Saudade e vazio

Com a morte do meu pai, há dois meses, aprendi coisas novas. A maioria delas ligada aos sentimentos, como amor, compaixão, solidariedade e benevolência. Mas depois que ele se foi, também aprendi o verdadeiro significado das palavras vazio e saudade. É um vazio tão cheio que sufoca a alma da gente. É um vazio que só mesmo a morte de alguém que você ama é capaz de te proporcionar. Um vazio na vida. Um vazio naquele número de telefone textopaique você soube de cor durante anos e que nunca mais vai aparecer no visor do seu celular. Um vazio de futuro de saber que vai faltar alguém para conversar com você sobre os heróis da mitologia, a história do país, as peculiaridades das religiões e a vida de Mozart e Chopin e da sua própria vida. Um vazio naquele canto da sala onde as pernas se esticavam para a televisão. Um vazio do som do chinelo que não mais se arrastará pelo corredor. Um vazio de alguém que um dia tão bem preencheu um espaço.

Meu pai foi cedo. Talvez não pra ele, mas sim pra mim. Se eu viver até os 65 anos, serão mais 30 anos sem pai. Como é que faz desse jeito? Fazendo, respondem todos que lidam com situações similares bem antes de mim.

Mas a saudade é um sentimento interessante. Assim como as lembranças. Parece que quando você sente a saudade de alguém que está vivo as imagens são mais nítidas. Talvez porque basta comprar uma passagem e fazer uma visita. Se a visita for impossível, uma ligação, uma mensagem ou qualquer sinal de fumaça. Você sabe que um abraço ainda será possível. E ainda dá para ouvir a risada, a voz e o suspirar. Além de acompanhar o andar, o jeito como a pessoa mexe no cabelo e como faz aquela dancinha engraçada ao ouvir sua música favorita.

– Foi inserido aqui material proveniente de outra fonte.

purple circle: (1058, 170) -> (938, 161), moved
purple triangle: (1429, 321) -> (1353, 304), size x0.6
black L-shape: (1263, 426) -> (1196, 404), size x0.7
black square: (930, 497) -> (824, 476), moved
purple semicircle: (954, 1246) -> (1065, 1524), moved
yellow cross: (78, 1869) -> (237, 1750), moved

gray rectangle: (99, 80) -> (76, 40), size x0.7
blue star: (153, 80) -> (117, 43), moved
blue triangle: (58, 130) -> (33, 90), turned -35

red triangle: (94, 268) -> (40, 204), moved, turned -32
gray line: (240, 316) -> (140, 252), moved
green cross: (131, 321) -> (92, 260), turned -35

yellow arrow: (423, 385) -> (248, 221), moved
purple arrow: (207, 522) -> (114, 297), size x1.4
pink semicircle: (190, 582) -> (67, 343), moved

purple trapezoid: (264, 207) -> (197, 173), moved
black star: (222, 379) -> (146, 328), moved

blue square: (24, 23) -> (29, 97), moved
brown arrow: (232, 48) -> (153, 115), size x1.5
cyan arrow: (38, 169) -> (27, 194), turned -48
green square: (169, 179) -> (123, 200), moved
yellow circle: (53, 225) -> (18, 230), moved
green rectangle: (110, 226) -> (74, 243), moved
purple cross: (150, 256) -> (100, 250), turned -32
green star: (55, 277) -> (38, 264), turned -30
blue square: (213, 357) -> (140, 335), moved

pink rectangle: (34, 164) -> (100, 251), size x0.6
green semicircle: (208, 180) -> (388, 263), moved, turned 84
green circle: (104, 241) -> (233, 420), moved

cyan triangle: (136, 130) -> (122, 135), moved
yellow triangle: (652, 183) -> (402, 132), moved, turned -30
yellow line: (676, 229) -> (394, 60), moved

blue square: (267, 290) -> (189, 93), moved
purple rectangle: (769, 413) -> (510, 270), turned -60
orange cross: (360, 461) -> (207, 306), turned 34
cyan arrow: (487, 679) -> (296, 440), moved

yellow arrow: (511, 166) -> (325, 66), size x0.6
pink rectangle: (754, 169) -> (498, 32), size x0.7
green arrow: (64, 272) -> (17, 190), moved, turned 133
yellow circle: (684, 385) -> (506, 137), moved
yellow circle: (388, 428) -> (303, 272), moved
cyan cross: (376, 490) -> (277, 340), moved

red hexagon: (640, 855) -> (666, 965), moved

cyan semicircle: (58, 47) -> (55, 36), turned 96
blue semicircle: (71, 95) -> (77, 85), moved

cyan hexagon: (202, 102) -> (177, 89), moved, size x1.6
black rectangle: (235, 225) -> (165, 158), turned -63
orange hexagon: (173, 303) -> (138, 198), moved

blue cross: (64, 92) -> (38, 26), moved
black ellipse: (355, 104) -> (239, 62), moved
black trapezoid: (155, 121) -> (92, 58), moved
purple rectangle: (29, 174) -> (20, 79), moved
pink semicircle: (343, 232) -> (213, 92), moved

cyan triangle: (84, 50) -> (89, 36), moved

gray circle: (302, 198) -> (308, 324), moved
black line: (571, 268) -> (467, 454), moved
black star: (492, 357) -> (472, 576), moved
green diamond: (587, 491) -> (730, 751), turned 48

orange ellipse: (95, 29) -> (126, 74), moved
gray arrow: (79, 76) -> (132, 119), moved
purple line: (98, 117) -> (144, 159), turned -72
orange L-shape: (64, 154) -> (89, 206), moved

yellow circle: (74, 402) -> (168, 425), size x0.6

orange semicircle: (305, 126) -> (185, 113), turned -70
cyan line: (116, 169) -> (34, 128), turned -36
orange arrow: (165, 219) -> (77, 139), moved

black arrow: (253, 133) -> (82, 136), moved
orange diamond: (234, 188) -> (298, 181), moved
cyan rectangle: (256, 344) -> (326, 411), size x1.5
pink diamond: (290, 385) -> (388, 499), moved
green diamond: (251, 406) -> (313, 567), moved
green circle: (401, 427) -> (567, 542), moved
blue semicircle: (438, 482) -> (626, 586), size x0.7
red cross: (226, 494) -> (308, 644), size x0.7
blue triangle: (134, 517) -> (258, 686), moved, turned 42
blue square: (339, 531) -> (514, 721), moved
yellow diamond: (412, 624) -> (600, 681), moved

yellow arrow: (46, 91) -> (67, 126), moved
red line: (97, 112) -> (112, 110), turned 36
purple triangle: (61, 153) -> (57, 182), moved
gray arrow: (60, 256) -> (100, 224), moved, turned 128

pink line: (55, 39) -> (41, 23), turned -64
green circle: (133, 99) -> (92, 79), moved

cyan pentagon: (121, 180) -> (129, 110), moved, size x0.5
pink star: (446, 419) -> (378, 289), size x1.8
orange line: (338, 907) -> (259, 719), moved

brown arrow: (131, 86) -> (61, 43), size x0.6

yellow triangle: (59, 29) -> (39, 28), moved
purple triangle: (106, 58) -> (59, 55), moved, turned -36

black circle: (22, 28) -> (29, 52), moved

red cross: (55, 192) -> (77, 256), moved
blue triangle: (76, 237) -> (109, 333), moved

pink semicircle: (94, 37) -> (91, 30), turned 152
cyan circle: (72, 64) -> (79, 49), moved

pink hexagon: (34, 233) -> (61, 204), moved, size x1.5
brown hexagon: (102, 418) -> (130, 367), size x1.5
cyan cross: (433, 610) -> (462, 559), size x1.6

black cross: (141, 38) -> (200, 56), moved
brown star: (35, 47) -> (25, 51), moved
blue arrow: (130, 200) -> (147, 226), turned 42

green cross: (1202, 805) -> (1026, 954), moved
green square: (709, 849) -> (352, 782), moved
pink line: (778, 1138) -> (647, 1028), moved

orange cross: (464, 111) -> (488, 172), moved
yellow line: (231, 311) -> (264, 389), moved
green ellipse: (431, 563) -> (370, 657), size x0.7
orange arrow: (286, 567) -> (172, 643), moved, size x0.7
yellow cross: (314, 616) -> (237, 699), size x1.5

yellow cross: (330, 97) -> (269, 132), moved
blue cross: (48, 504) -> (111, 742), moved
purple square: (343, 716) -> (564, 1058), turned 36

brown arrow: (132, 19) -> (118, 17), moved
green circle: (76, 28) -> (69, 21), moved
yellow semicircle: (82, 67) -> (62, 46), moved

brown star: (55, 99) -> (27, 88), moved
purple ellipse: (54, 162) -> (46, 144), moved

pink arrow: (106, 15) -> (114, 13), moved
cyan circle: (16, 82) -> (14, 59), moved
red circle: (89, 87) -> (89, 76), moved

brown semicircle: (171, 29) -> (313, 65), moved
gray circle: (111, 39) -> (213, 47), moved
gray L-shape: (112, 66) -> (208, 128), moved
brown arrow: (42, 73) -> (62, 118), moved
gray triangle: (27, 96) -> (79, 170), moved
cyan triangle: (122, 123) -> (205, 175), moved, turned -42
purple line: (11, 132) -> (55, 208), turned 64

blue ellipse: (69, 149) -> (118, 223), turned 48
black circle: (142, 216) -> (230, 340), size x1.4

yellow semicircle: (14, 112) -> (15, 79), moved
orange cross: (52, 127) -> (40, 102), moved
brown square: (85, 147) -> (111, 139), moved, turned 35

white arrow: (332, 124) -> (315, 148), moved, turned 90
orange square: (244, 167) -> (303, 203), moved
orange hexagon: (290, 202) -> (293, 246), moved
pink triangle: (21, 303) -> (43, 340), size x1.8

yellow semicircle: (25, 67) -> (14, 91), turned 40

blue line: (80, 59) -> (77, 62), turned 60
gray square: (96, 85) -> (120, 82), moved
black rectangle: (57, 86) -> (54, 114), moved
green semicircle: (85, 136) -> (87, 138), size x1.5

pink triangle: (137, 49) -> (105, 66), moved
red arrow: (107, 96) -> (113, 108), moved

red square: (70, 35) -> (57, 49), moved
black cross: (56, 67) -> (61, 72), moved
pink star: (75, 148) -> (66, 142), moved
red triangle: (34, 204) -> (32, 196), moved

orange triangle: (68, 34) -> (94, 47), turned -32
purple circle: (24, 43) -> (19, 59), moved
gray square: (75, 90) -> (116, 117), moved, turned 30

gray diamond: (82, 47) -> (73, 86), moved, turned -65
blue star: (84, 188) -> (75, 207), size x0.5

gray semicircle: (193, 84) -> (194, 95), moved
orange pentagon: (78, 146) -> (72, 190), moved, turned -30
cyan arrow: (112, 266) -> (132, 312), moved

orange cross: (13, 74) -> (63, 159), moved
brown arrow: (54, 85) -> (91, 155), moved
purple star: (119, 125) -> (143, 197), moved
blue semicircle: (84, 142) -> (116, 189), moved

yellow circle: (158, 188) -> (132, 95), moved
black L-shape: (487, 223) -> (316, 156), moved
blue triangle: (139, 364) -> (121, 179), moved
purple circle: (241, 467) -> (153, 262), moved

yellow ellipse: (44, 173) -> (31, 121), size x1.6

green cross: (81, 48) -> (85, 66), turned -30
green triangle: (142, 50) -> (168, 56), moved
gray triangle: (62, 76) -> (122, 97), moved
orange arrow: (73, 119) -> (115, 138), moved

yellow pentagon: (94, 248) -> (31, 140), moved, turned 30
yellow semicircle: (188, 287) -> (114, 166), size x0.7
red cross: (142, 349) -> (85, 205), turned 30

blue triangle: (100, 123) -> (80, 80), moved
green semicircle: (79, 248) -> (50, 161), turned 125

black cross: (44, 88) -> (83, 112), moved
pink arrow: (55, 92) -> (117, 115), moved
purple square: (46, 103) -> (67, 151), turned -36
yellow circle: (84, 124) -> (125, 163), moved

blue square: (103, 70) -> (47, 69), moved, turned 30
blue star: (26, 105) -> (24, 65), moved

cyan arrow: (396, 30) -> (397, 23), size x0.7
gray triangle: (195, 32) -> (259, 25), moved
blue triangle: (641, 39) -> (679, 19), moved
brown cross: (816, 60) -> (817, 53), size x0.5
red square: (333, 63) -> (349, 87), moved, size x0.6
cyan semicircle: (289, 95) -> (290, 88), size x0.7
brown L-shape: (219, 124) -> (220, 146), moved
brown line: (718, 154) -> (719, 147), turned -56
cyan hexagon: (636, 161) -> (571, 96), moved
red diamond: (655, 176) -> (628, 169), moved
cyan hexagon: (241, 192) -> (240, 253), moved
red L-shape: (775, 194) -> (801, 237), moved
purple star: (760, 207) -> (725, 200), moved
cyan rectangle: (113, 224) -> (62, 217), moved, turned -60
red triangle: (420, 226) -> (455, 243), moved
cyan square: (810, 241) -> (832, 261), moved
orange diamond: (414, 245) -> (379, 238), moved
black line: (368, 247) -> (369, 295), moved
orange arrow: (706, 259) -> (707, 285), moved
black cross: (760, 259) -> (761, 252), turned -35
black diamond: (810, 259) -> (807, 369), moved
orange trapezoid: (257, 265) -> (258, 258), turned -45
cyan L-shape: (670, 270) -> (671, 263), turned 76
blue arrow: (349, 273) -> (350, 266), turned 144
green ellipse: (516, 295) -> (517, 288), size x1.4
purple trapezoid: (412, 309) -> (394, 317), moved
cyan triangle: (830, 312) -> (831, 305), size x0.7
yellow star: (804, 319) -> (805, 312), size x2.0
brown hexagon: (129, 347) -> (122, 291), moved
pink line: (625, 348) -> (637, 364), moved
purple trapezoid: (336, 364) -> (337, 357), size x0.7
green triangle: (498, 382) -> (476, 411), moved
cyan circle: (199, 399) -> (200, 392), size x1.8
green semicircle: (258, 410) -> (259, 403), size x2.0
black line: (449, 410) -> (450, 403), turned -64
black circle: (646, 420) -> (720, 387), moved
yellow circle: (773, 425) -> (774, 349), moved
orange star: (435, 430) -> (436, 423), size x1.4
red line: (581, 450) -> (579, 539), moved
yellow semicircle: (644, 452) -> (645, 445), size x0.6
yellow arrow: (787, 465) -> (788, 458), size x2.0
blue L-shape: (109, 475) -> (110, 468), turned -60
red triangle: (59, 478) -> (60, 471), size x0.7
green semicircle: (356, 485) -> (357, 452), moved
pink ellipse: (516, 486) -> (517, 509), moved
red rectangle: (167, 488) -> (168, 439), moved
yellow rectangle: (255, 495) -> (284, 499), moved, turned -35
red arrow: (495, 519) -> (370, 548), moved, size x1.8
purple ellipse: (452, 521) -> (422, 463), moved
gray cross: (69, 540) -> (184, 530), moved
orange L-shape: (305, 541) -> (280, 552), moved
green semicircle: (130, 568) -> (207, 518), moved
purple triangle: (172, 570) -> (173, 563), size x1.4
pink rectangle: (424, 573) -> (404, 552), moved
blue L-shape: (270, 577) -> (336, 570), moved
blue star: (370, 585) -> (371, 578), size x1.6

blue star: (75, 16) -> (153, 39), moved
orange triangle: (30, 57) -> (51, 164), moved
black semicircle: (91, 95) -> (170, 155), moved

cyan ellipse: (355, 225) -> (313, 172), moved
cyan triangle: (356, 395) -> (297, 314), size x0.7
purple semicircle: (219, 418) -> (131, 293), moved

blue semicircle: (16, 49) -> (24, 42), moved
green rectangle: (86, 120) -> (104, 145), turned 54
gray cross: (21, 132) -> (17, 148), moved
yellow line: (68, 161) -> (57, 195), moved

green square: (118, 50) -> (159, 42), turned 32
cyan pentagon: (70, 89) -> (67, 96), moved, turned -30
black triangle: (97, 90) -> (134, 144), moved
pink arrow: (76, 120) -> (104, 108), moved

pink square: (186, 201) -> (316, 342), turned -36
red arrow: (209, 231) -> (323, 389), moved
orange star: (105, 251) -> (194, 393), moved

Quando a pessoa morre, todas essas imagens aparecem misturadas numa fração de segundo, como um flash back em uma cena de filme. A risada do meu pai ecoa na minha mente, assim como o “oi, filha” que ele soltava ao telefone. Guardo na minha memória os últimos instantes que tive com ele antes do AVC. Ele estava na minha casa, em São Paulo, e assistíamos CSI, uma das suas séries favoritas. Eu deitada no colo dele. Ele entretido com os personagens e com o controle da televisão. Eles nunca se entenderam. E a saudade está lá, dia após dia, noite após noite. E o que você faz com ela? Nada. Absolutamente nada. Ela é sua, só sua. Vira-te. Enrola a saudade no cobertor, faz um carinho e fica ali embalando o sentimento até ele pegar no sono e acordar outra vez. Tá aí uma saudade bem sentida mesmo.

Em muitos momentos você se pega sem querer ver fotos e cortando as lembranças pela metade que é para não deixar que elas fluam e se intensifiquem. Às vezes se entrega. E consegue até sorrir no meio delas. Um amigo que também perdeu o pai disse que tinha sonhos tão reais com o dele que a saudade até amenizava. Dia desses sonhei com o meu. Ele lia um livro do Dorival Caymmi e perguntei por que uma biografia tão densa se ele nem gostava de Caymmi tanto assim. Ele disse que tem lido muito ultimamente. Perguntei como é que estavam as coisas por lá. Ele deu uma risadinha, a dele, que sempre misturou a timidez com sua alma discreta, e disse que tudo ia muito bem, muito bem. Acordei. E sorri. Meu amigo bem que tinha razão. Haja sonho para tanta saudade. E peito para tanto amor.